The fund flow figures, released Friday by Lipper, revealed some interesting trends. Bond funds eased a bit from March but remained strong, taking in $9 billion -- including $6 billion into high-yield, or junk, bond funds. Meanwhile, money-market funds witnessed $55 billion in outflows -- a large sum partly explained by withdrawals made to pay Uncle Sam this tax season. However, some of that money went into the $14 billion received by stock funds -- even the so-down-they're-up tech and telecom fund categories saw modest inflows amid heady stock market returns. Indeed, tech and telecom funds had a bang-up April. Buoyed by bull signals from Broadcom ( BRCM), Nokia ( NOK) and AT&T ( T), telecommunications funds rose 9.57% in the month -- "mildly reminiscent of the two-month double-digit surge in the fourth quarter of 2002," Lipper noted. Tech funds, meanwhile, surged 9.91% on average, amid positive news from eBay ( EBAY), Intel ( INTC) and IBM ( IBM), among others. But as Lipper noted in a recent news release, these two sectors remain among the priciest in terms of price-to-earnings multiples. Tech-sector funds sport a 55 P/E multiple on average. Lipper's Cassidy noted that while much of the inflows went to more cautious areas such as balanced funds, REIT funds and income funds, he was surprised that growth funds gained new money in April. Putting money into growth funds is, in effect, making a bet that the economy will post a strong recovery. "My personal scenario is that the economy will remain soft," he said -- not the conditions that would benefit large growth stocks. Cassidy found little genuine leadership among large-cap stocks to signal a sustainable turnaround. "Forget tech for the moment. If you look at Johnson & Johnson ( JNJ) or Coca-Cola ( KO), even they have P/Es in the mid-20s. Why rush to get in now?"

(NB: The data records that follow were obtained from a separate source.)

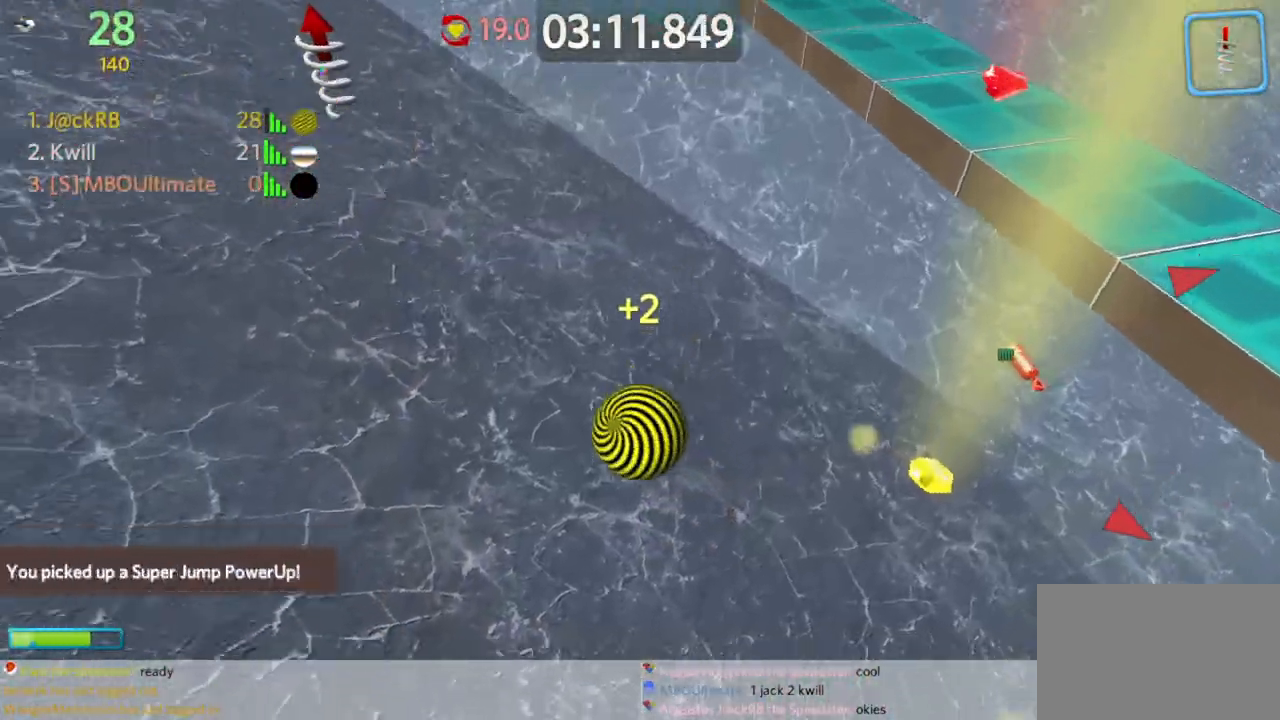
{"keys": ["d", "w"], "mouse": [], "events": []}
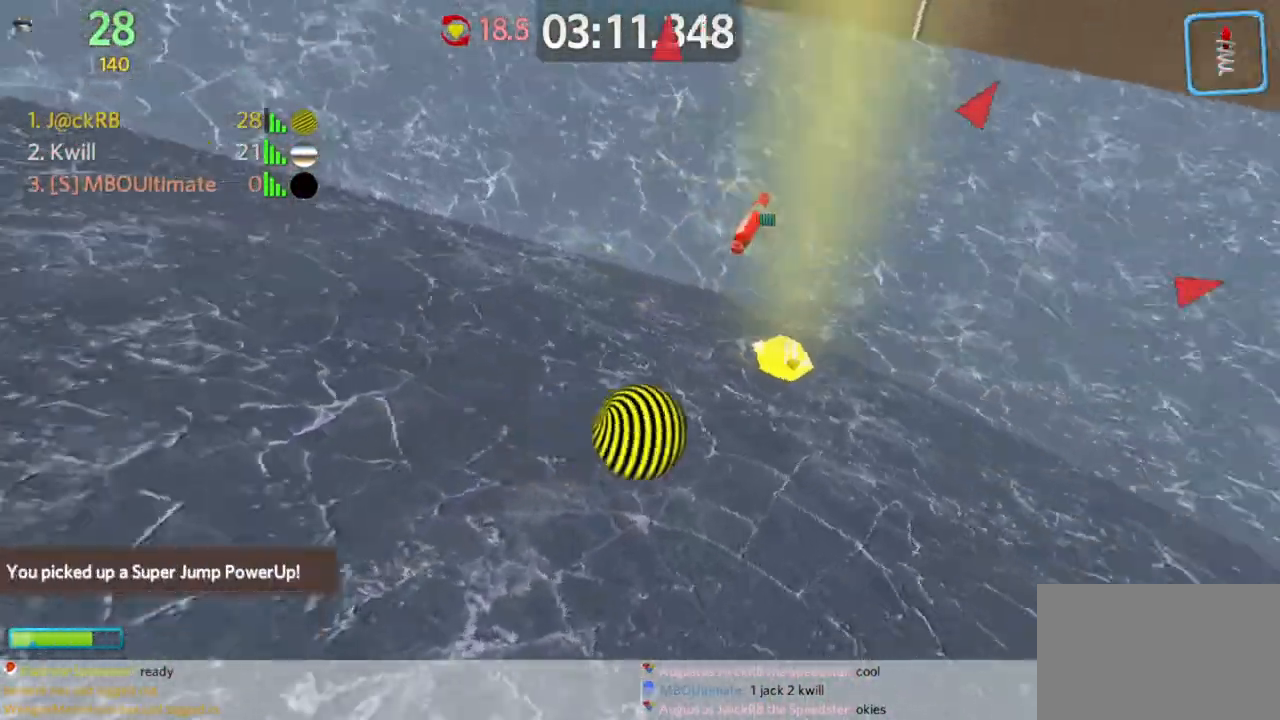
{"keys": ["d", "s"], "mouse": [], "events": [[317, "space", "down"], [367, "w", "up"], [467, "s", "down"], [467, "space", "up"]]}
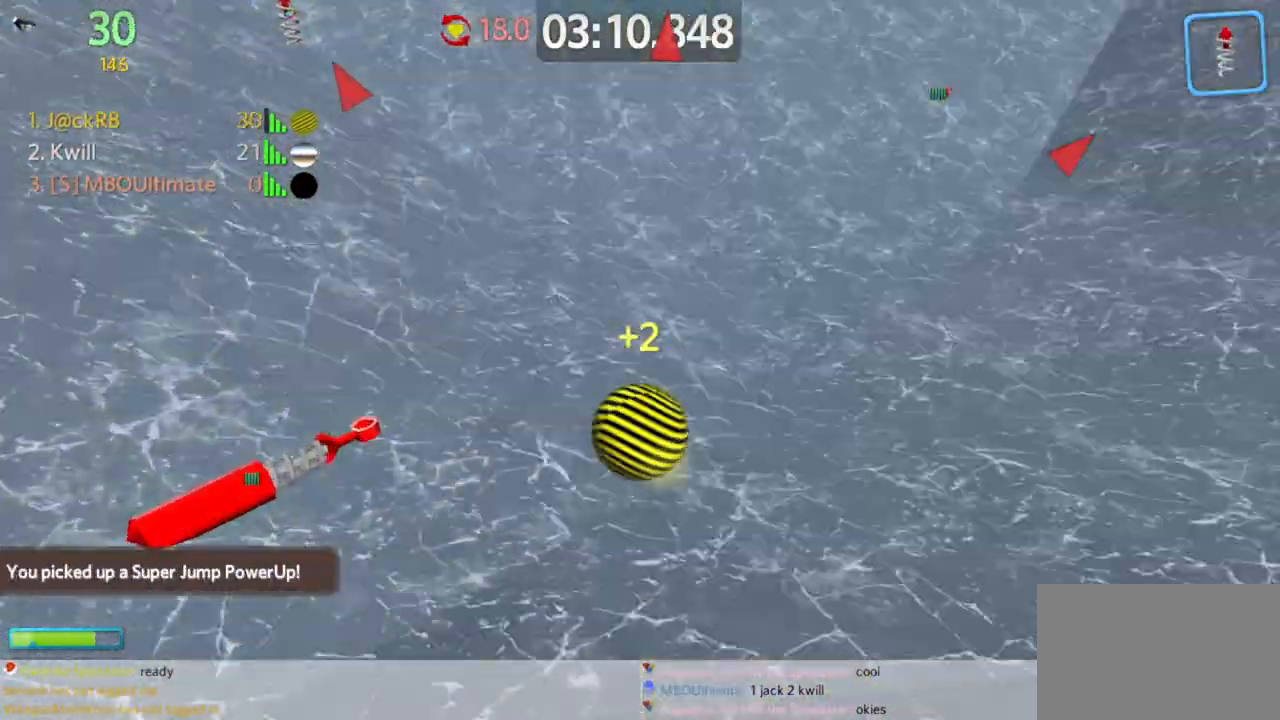
{"keys": ["a", "s", "space"], "mouse": [], "events": [[150, "a", "down"], [150, "d", "up"], [150, "space", "down"]]}
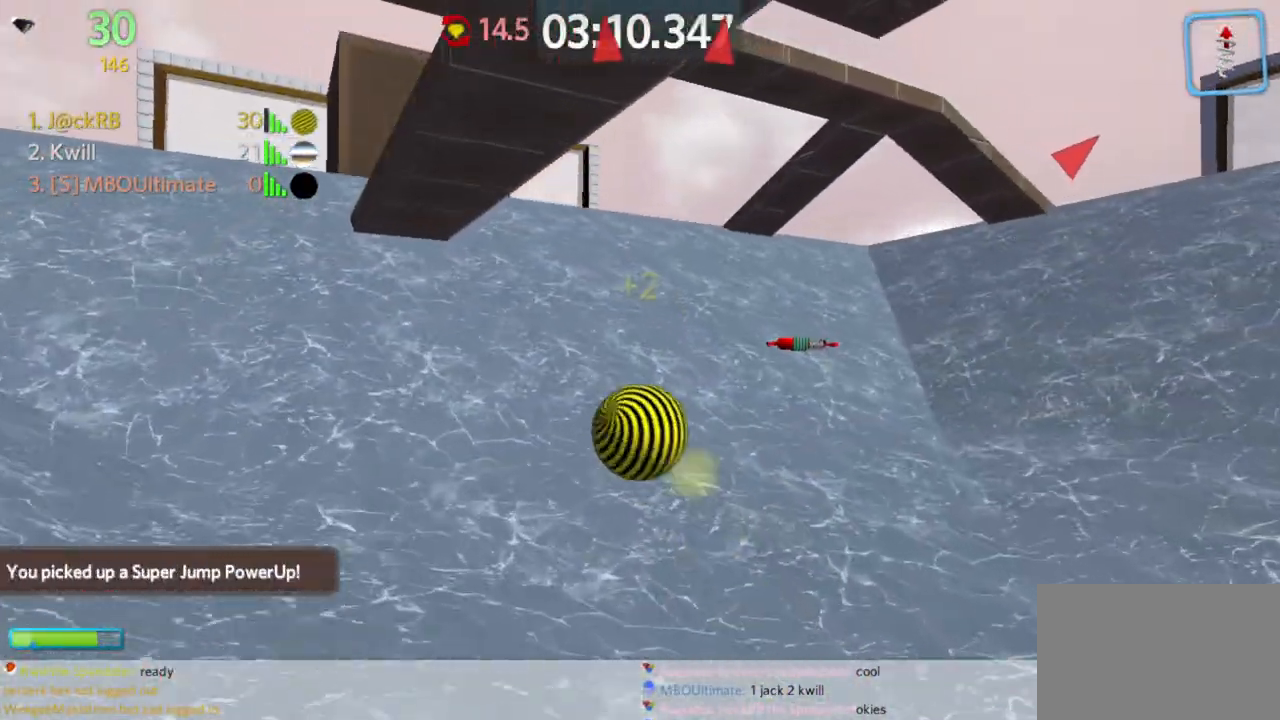
{"keys": ["a", "space", "w"], "mouse": [], "events": [[33, "a", "up"], [33, "d", "down"], [133, "s", "up"], [217, "w", "down"], [317, "a", "down"], [317, "d", "up"]]}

Ratkai and others counsel investors not to time the market solely on the basis of fund flows. "They offer a big lens to judge approximately if people are feeling bullish or bearish," he said. But other technical measures are pointing to near-term weakness, including the percentage of S&P 500 stocks trading above their 10-week moving average. Clay Allen, an adviser and provider of institutional research in Denver, tracks stocks' 10-week moving averages. When more than 80% are above their moving average, he considers the market overbought and poised to retrench. At recent levels, 94% of S&P 500 stocks are trading above their 10-week levels -- "it's off the charts, the highest levels since three years ago. "It's one thing to hope for a big breakout, and it's quite another thing to actually get one," Allen said.
No one has a crystal ball to divine what the latest inflows foretell, but Cassidy suggest investors pay close attention to the economy. If consumer confidence picks up and businesses increase capital spending, "growth funds should continue to outperform." However, if business investment lags, value funds should resume leadership. "As the last two years have taught us, investors should wait for more proof that capital spending is in fact in the midst of a rebound before again making the leap to growth," Lipper noted recently. Meantime, Cassidy said he expects to see smaller inflows in May. "April was a special case where you had wonderful news. But I have a hard time imagining it signals a return to a runaway bull market that will make you 20%."